DOCUMENT SEGMENT:
+ + + + + + +

In Silico Biology 5, 0039 (2005); ©2005, Bioinformation Systems e.V.  

KEGG-based pathway visualization tool for complex omics data


Kazuharu Arakawa1, Nobuaki Kono1, Yohei Yamada1, Hirotada Mori1, 2 and Masaru Tomita1*




1 Institute for Advanced Biosciences, Keio University, Endo 5322, Fujisawa, Kanagawa 252-8520, Japan
2 Research and Education Center of Genetic Information, Nara Institute of Science and Technology, 8916-5 Takayama, Ikoma, Nara 630-0101, Japan



* Corresponding author
   E-mail: mt@sfc.keio.ac.jp





Edited by E. Wingender; received July 09, 2005; revised and accepted July 15, 2005; published July 18, 2005



Abstract

Pathway-level visualization of omics data provides an essential means for systems biology, to capture the systematic properties of the inner activities of cells. Here we describe a web-based resource consisting of a web-application for the visualization of complex omics data onto KEGG pathways to overview all entities in the context of cellular pathways, and databases created with the software to visualize a series of microarray data. The web-application accepts transcriptome, proteome, metabolome, or the combination of these data as input, and because of this scalability it is advantageous for the visualization of cell simulation results. The web server can be accessed at http://www.g-language.org/data/marray/.

Keywords: KEGG, pathway visualization, systems biology, microarray, transcriptome, metabolome



Introduction

The advent of high-throughput measurement techniques such as transcriptome by microarray and metabolome by mass spectrometry made it possible to capture the entire snapshot of cell-wide activity [Oliver et al., 2002]. The omics data becomes even more informative in a systems biology context, where the entire data is interpreted in the context of cellular systems and pathways, for example, allowing a systematic study of the regulation of the metabolism through gene expression [Kitano, 2002]. Given the large volume of data, visualization is crucial for the interpretation of results. However, most existing visualization tools remain in the genomic [Awad et al., 2004] or transcriptomic context [Rees et al., 2004], and only few of them link the information with the biological pathways for a systematic study of the regulation of pathways, that provides essential insights into the inner activity of a cell.

+ + + + + + +

RECORDS SUPPLIED:
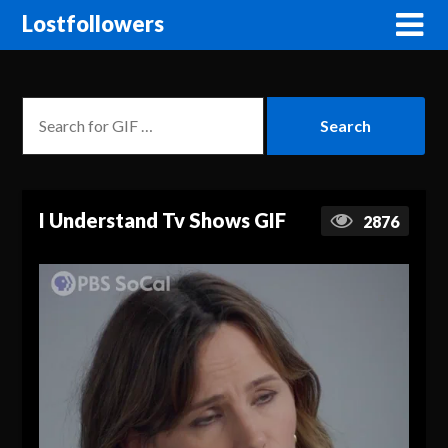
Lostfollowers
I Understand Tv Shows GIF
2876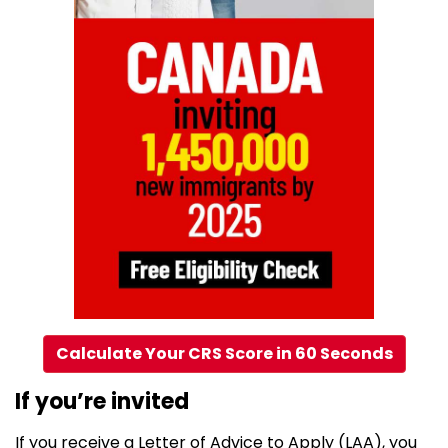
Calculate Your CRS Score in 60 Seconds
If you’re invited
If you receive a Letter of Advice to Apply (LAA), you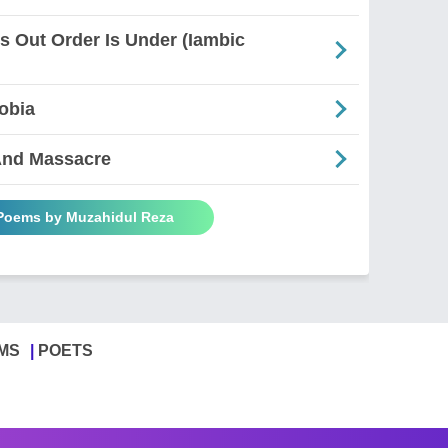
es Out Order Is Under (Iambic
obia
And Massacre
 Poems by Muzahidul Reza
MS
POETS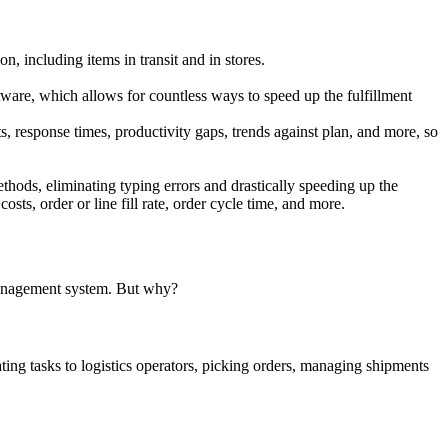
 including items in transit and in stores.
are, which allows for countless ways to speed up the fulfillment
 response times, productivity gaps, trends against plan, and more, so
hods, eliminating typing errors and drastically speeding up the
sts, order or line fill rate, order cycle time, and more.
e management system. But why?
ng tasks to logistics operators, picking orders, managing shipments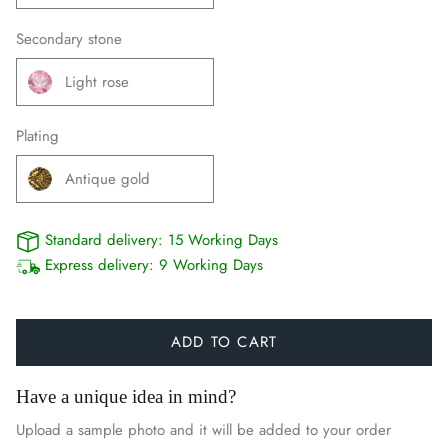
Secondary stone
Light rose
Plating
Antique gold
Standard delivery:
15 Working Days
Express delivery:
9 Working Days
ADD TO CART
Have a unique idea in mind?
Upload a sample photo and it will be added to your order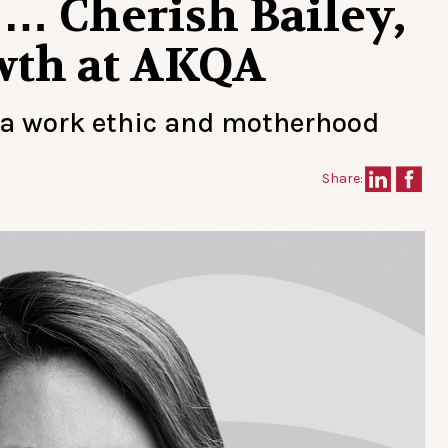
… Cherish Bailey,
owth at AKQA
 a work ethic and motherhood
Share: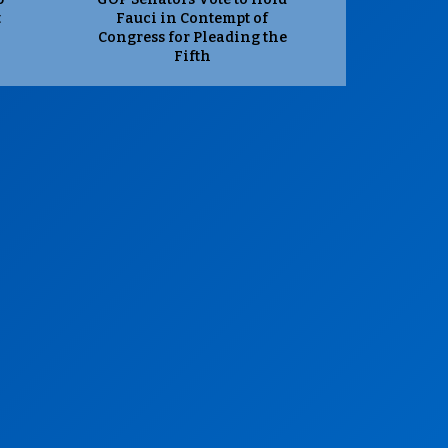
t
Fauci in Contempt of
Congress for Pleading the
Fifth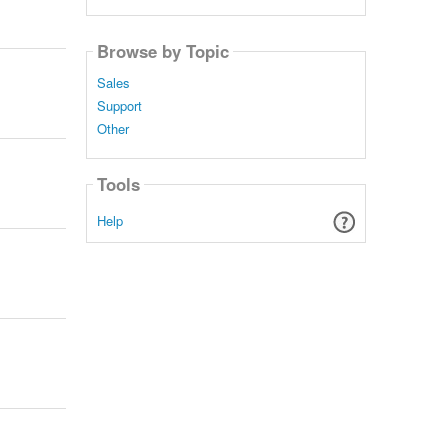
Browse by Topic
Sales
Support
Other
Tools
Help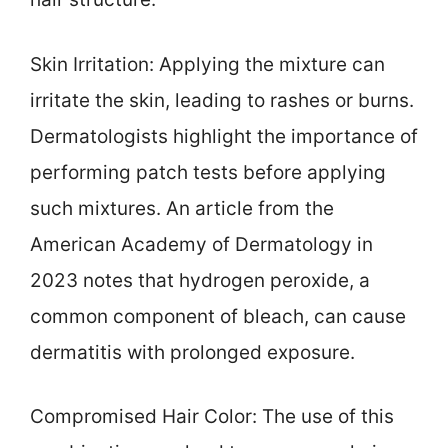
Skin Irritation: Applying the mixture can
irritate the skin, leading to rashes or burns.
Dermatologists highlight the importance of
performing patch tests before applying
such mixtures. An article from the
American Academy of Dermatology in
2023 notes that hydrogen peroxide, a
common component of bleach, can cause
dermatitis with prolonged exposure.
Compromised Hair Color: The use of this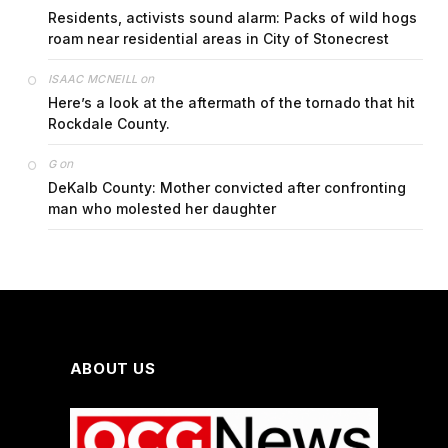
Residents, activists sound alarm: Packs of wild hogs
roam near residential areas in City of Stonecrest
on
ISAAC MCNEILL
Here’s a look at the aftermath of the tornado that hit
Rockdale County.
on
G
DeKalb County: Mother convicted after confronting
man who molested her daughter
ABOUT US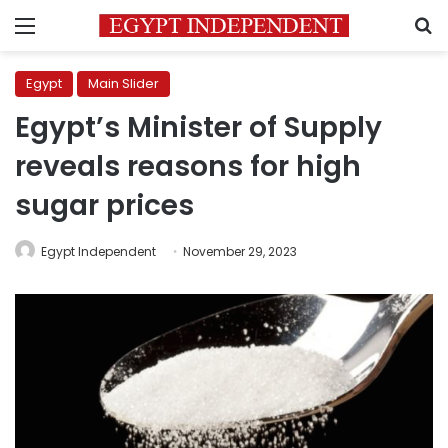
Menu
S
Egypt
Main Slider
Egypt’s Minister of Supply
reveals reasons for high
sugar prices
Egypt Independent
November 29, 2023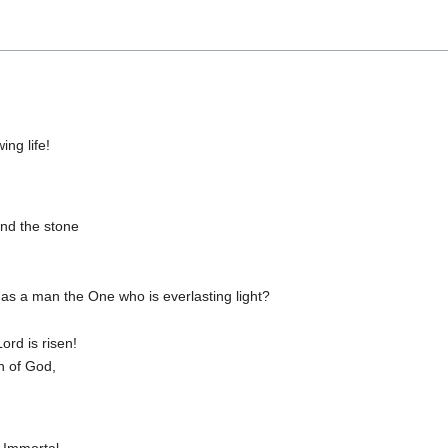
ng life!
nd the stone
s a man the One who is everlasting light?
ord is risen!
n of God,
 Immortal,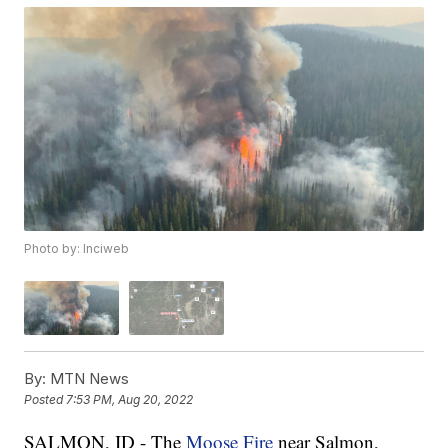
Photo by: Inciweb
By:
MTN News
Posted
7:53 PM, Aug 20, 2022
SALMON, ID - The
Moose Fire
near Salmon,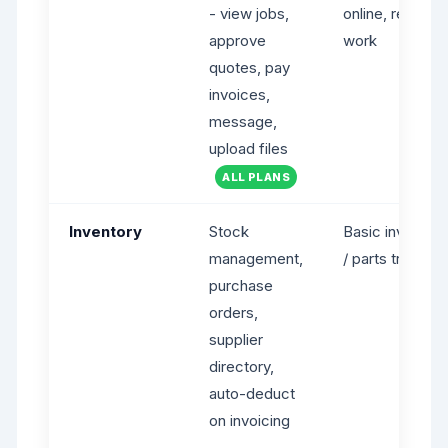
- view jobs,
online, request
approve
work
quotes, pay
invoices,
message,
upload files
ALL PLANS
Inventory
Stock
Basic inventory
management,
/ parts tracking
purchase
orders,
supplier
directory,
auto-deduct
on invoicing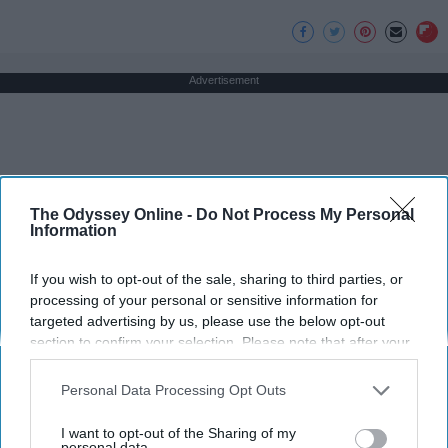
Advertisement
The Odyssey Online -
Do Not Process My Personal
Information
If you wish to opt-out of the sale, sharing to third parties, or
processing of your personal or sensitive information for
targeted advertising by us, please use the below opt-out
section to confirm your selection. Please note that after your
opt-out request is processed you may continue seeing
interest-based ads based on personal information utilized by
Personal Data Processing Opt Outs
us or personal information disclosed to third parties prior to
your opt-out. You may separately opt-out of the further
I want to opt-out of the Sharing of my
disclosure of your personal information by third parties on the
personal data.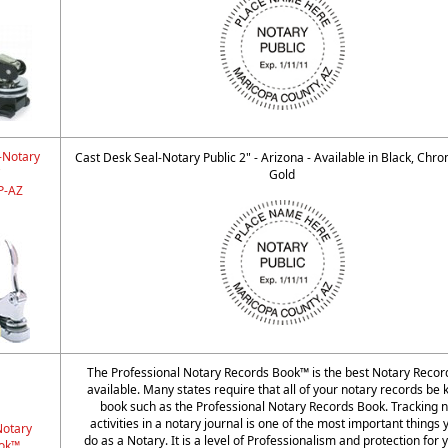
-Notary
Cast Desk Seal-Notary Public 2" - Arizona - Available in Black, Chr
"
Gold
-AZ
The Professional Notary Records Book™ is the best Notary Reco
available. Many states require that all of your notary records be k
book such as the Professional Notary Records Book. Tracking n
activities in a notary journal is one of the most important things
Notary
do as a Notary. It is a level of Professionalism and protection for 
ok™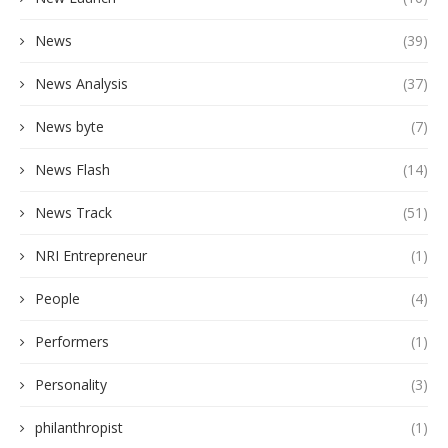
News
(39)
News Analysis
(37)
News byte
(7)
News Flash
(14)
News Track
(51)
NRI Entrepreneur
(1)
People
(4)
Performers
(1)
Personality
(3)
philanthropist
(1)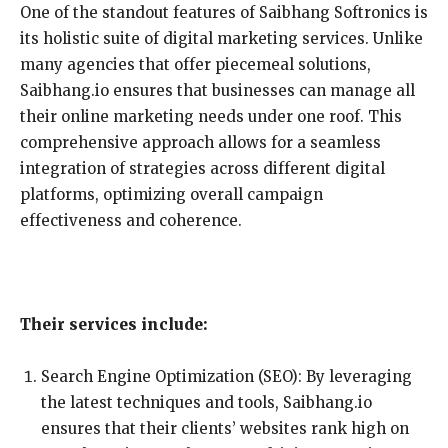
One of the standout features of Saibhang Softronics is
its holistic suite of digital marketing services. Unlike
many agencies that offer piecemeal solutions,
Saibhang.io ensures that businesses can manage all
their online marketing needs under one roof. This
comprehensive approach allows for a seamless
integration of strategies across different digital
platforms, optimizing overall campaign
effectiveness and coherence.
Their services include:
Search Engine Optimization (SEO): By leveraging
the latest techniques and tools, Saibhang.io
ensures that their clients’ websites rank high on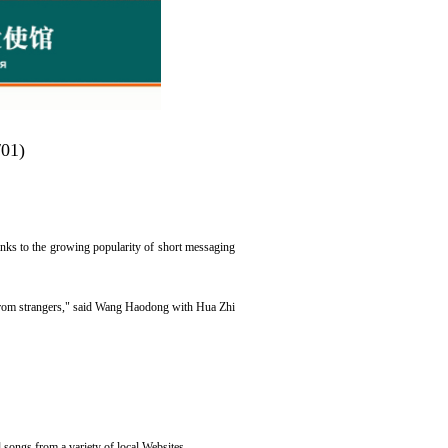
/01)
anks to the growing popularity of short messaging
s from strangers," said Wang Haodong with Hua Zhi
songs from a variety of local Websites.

+ + + + + + +

WHAT NEEDS TO BE DONE:
Decide whether each statement below agrees with the KEGG pathway visualization text. For each, answer yes or no and quote the deciding words of the text.
1. The web-application accepts only transcriptome data as input.
2. The text was published on July 18, 2005.
3. Most existing visualization tools link their information with biological pathways.

SOLUTION FOR THIS EXERCISE:
1. No: "The web-application accepts transcriptome, proteome, metabolome, or the combination of these data as input"
2. Yes: "published July 18, 2005"
3. No: "only few of them link the information with the biological pathways"